Imagine sitting for days in the emergency room or for weeks in jail, in need of treatment, but without any options available. People with severe and persistent mental health and/or substance use issues need treatment and we aren’t providing it. This is not an anomaly, either. It is the new normal.
Each and every day, providers, law enforcement officers and I have to tell families in this state that they have to hang on and wait until something happens because there are no available psychiatric beds at any of the mental health hospitals across the state. We are in desperate need of long-term mental health, substance use and trauma integrated care with levels of stabilization that allow for sustainable successful recovery for those who most desperately deserve it. It is time that we share the truth about our broken system so that we can come together with those who can help us change it.
I’ve worked at the Portland Police Department for 11 years, first as the mental health police liaison through Opportunity Alliance, and now as the embedded behavioral health coordinator. We’ve made a commitment to following national best practices for responding to mental and behavioral health issues. We’ve also maintained a commitment to crisis intervention training. This means all of our officers receive 40 hours of mental health, substance use, trauma and resource training courses.
Every day, when all else fails, the final answer for too many people is to call the police. Our officers utilize their training to de-escalate situations and divert people with mental health issues from jail as often as possible. But far too often they are left with impossible situations where jail and emergency rooms are the only option. And even then, those are not real solutions, since too many leave as sick as they went in because of the lack of appropriate treatment options.
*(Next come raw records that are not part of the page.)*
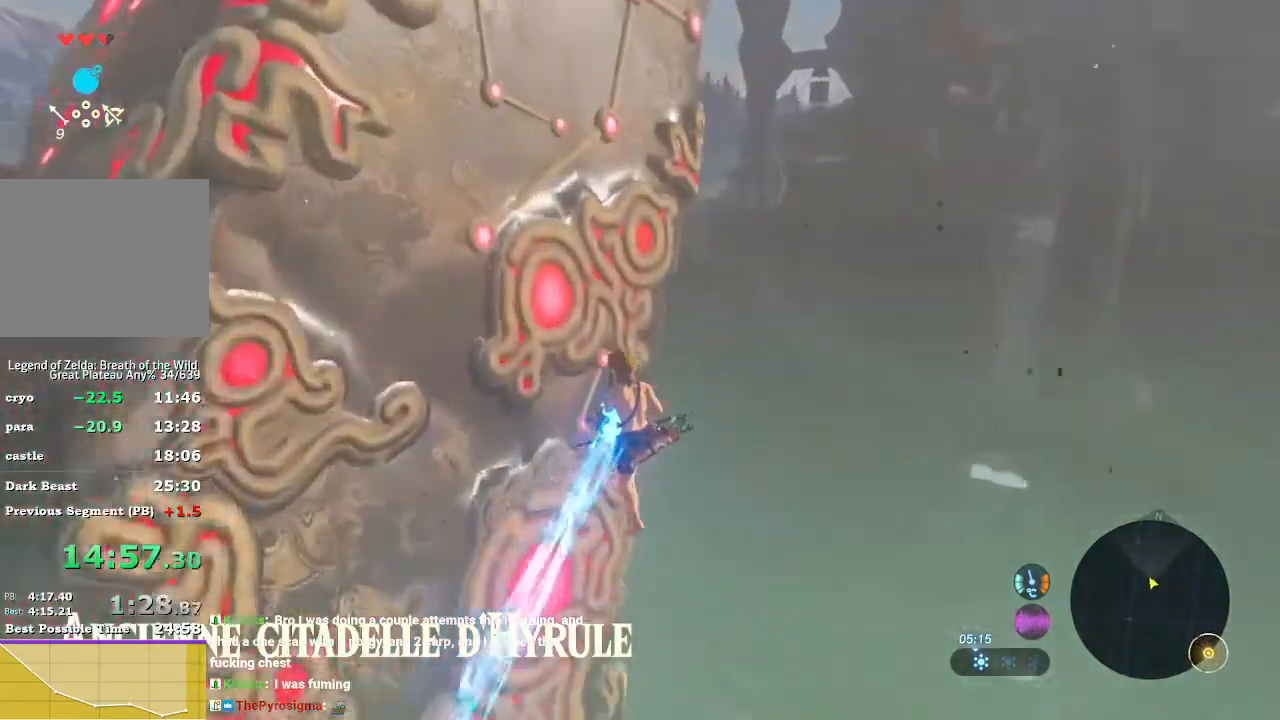
{"dt_ms": 500, "buttons": ["B"], "left_stick": "up-left", "right_stick": "center", "events": [[33, "right_stick", "down"], [233, "right_stick", "center"]]}
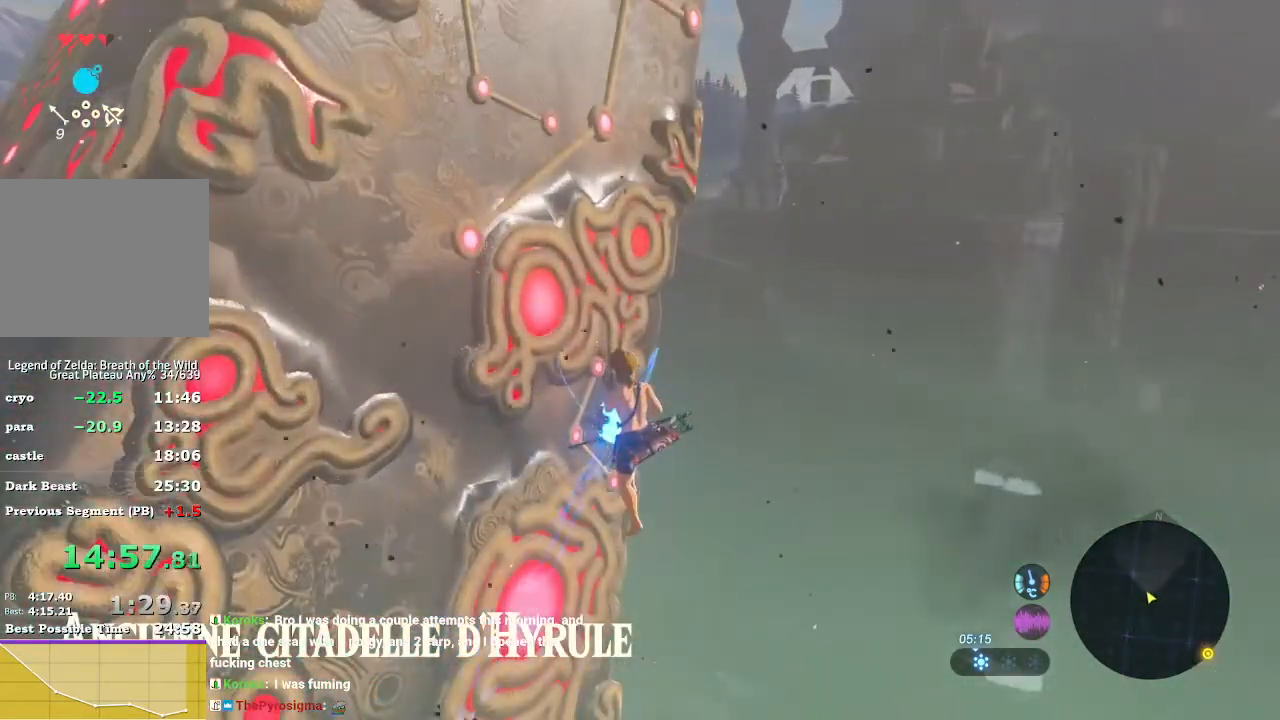
{"dt_ms": 500, "buttons": ["B"], "left_stick": "up-left", "right_stick": "down", "events": [[233, "right_stick", "down"]]}
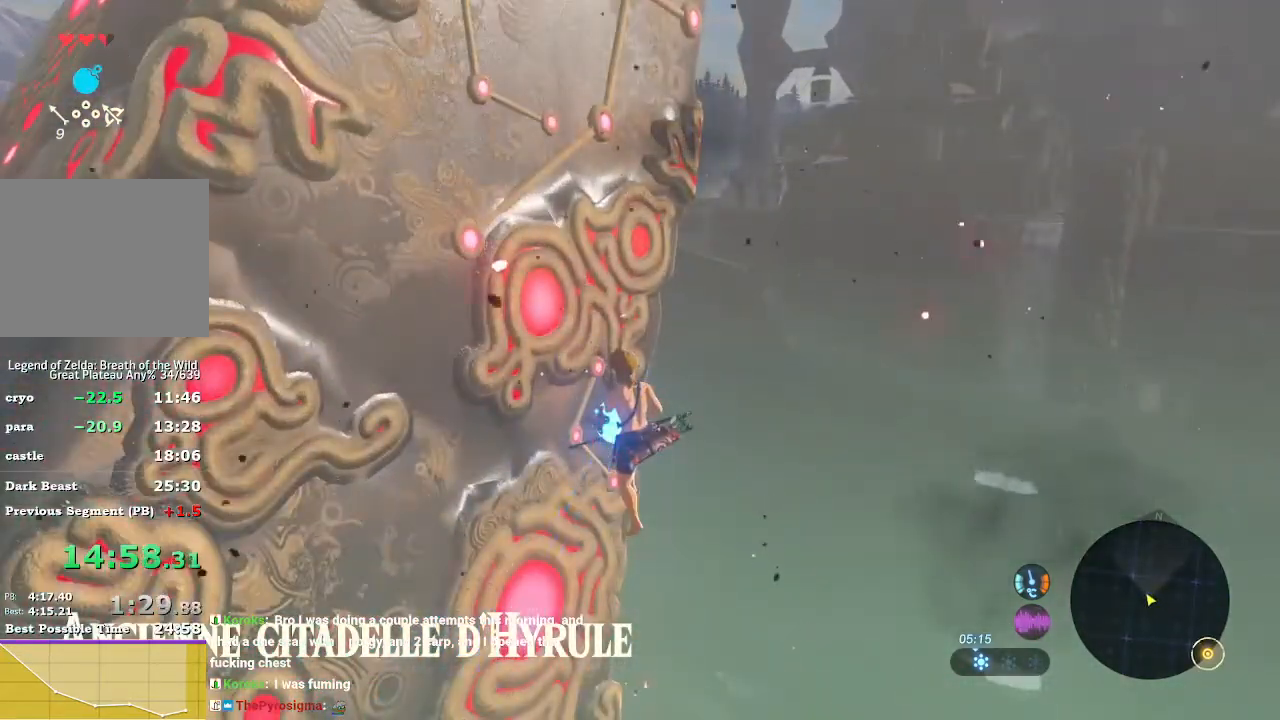
{"dt_ms": 500, "buttons": ["B"], "left_stick": "up-left", "right_stick": "center", "events": [[33, "right_stick", "center"]]}
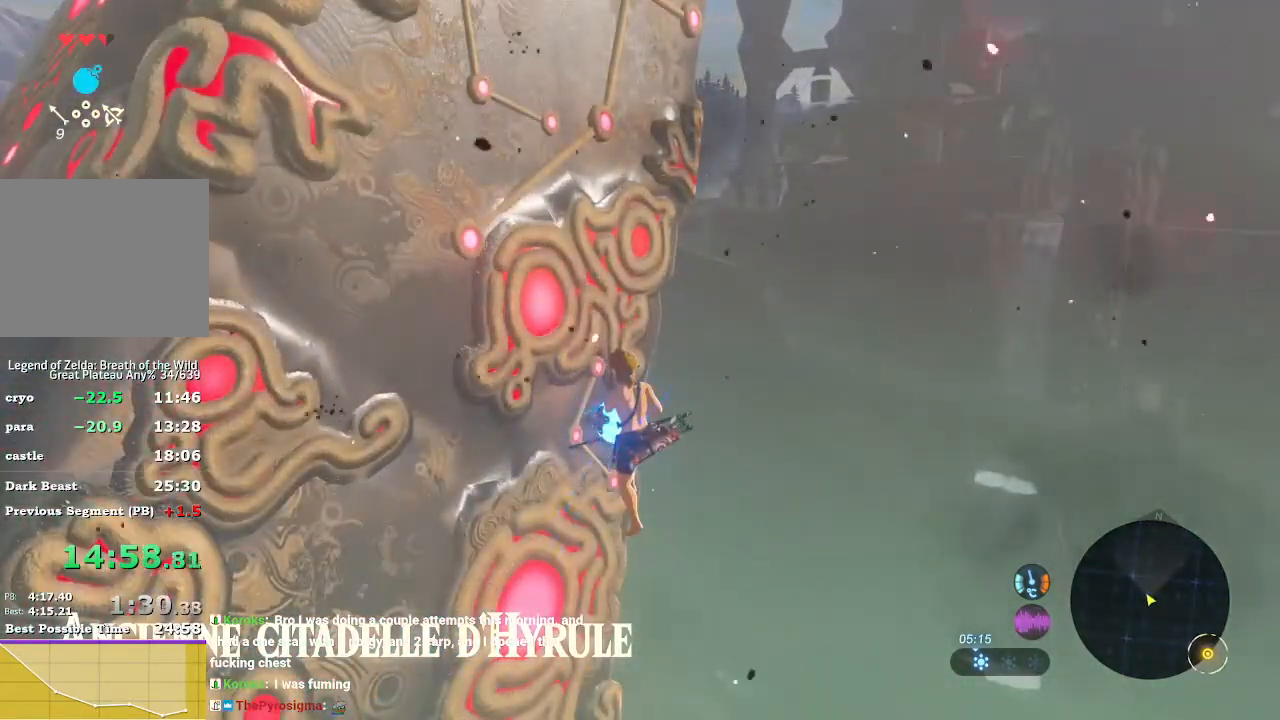
{"dt_ms": 500, "buttons": ["B"], "left_stick": "up-left", "right_stick": "center", "events": []}
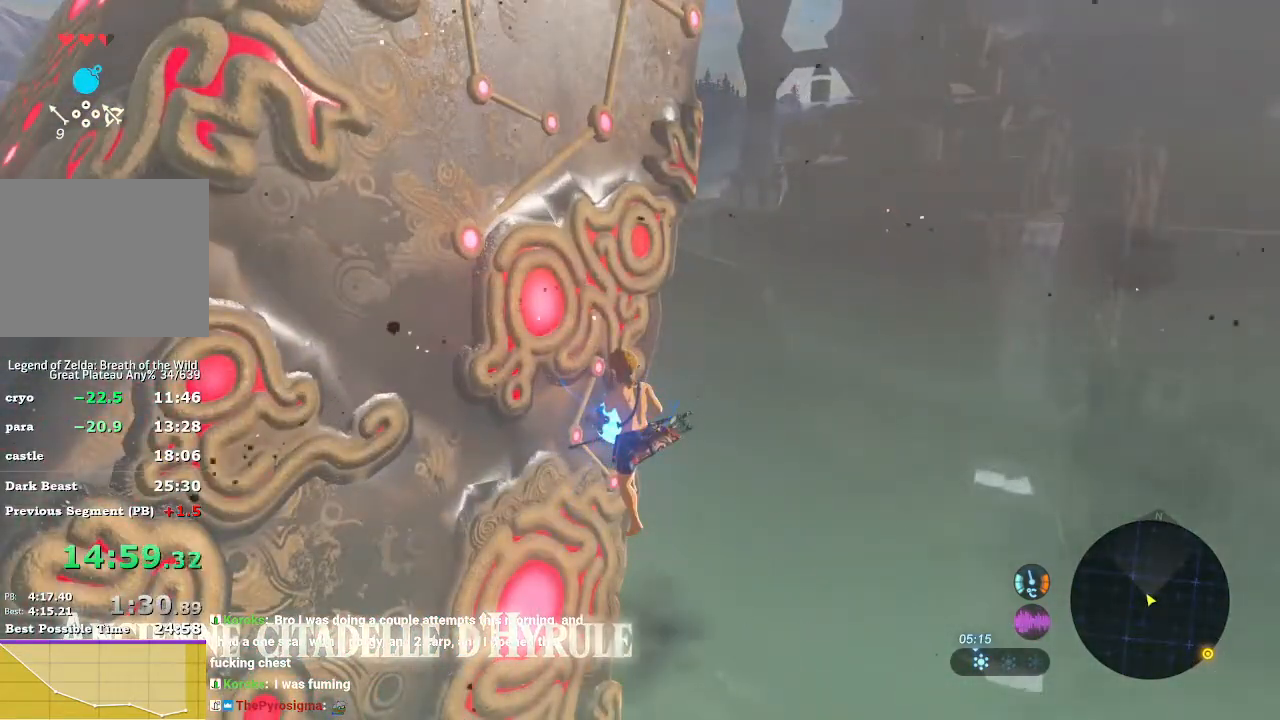
{"dt_ms": 1000, "buttons": ["B"], "left_stick": "up-left", "right_stick": "center"}
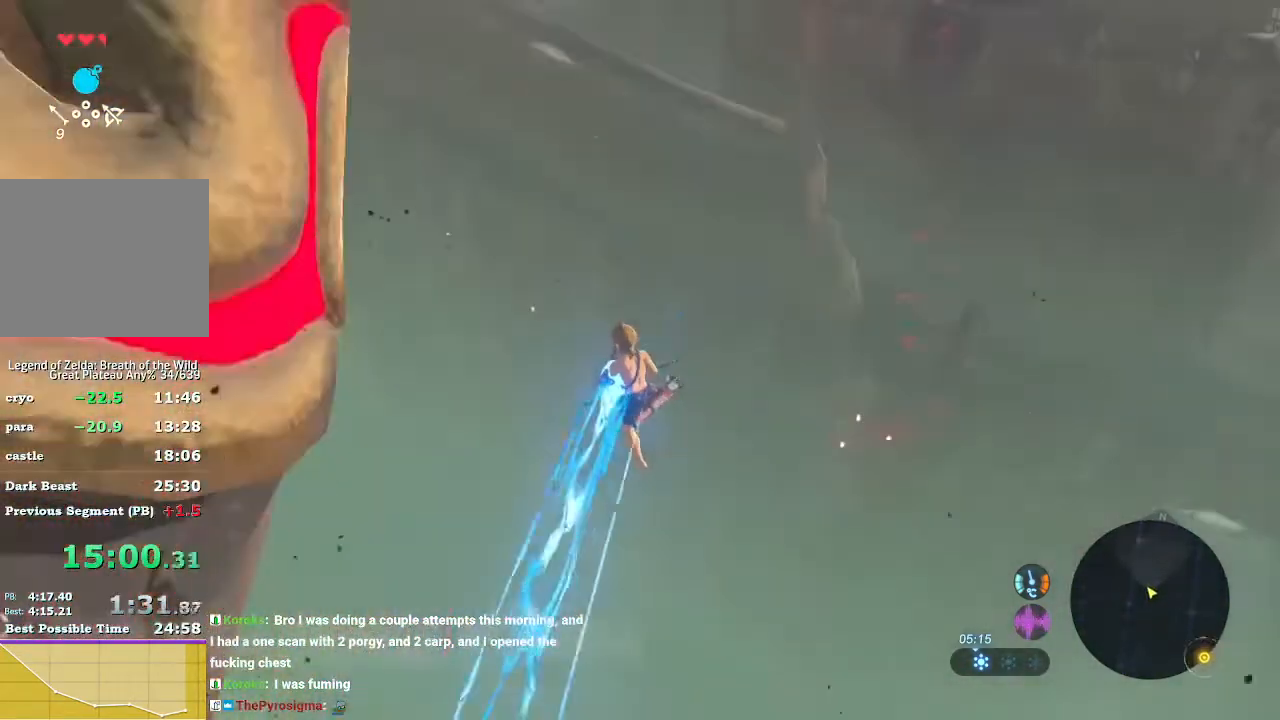
{"dt_ms": 500, "buttons": ["B"], "left_stick": "up-left", "right_stick": "center", "events": []}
Despite our commitment to creating the most effective and efficient responses to those in crisis, and exhausting all means to collaborate with our community to assist those in crisis, the limitations of the mental health and substance use systems continue to stymie us. Currently, state laws force the system to be reactive, waiting until one who is resistant to treatment becomes an imminent and substantial risk to self or others before treatment options are available. This process of waiting until one becomes so sick that they are unsafe is unacceptable. People with mental and behavioral health issues and their families should not have to suffer in silence just hoping and praying that nothing horrific happens until they can receive care. Or worse, that something bad does happen so they can finally access the treatment they deserve.
We can change this. But it will take a well-funded, collaborative approach. Our system needs more effective, efficient, compassionate and cost-effective streamlined treatment options to decrease safety risks for the individual, their families, the professionals attempting to support and intervene, the responding officers and the community at large.
In 2010, we were one of six agencies nationally recognized by the Department of Justice’s Bureau of Justice Assistance and Council of State Governments for our law enforcement and mental health collaboration.
Through this effort, we’ve partnered with local hospitals, inpatient and outpatient professionals and agencies, jail staff, the Cumberland County District Attorney’s Office and various other partners. Over the next year, we plan to reconvene our partners and identify in detail the areas in need of change, while identifying and creating funding opportunities to support these changes. This process will require the support of all in the community and state, not just those directly affected personally or professionally.
Ultimately, we know our community needs more psychiatric bed availability and accessibility to allow for more appropriate levels of treatment and lengths of stays. Nationally proven diversion centers that act as a one-stop shop provide crisis relief with a safe, lower level of care than the emergency room and have been shown to be more cost-effective, with better outcomes for clients. We must create paths to proactively provide treatment, especially to those who may be resistant because of the effects of symptoms of severe and persistent mental illness.
Unfortunately, those who are uninsured have even more limitations, and we have lost funding opportunities by not expanding Medicaid. Our clients need us all to fight for their rights to all aspects of treatment. People are dying every day – and officers, families and the community at large are more at risk each day we don’t fix the system.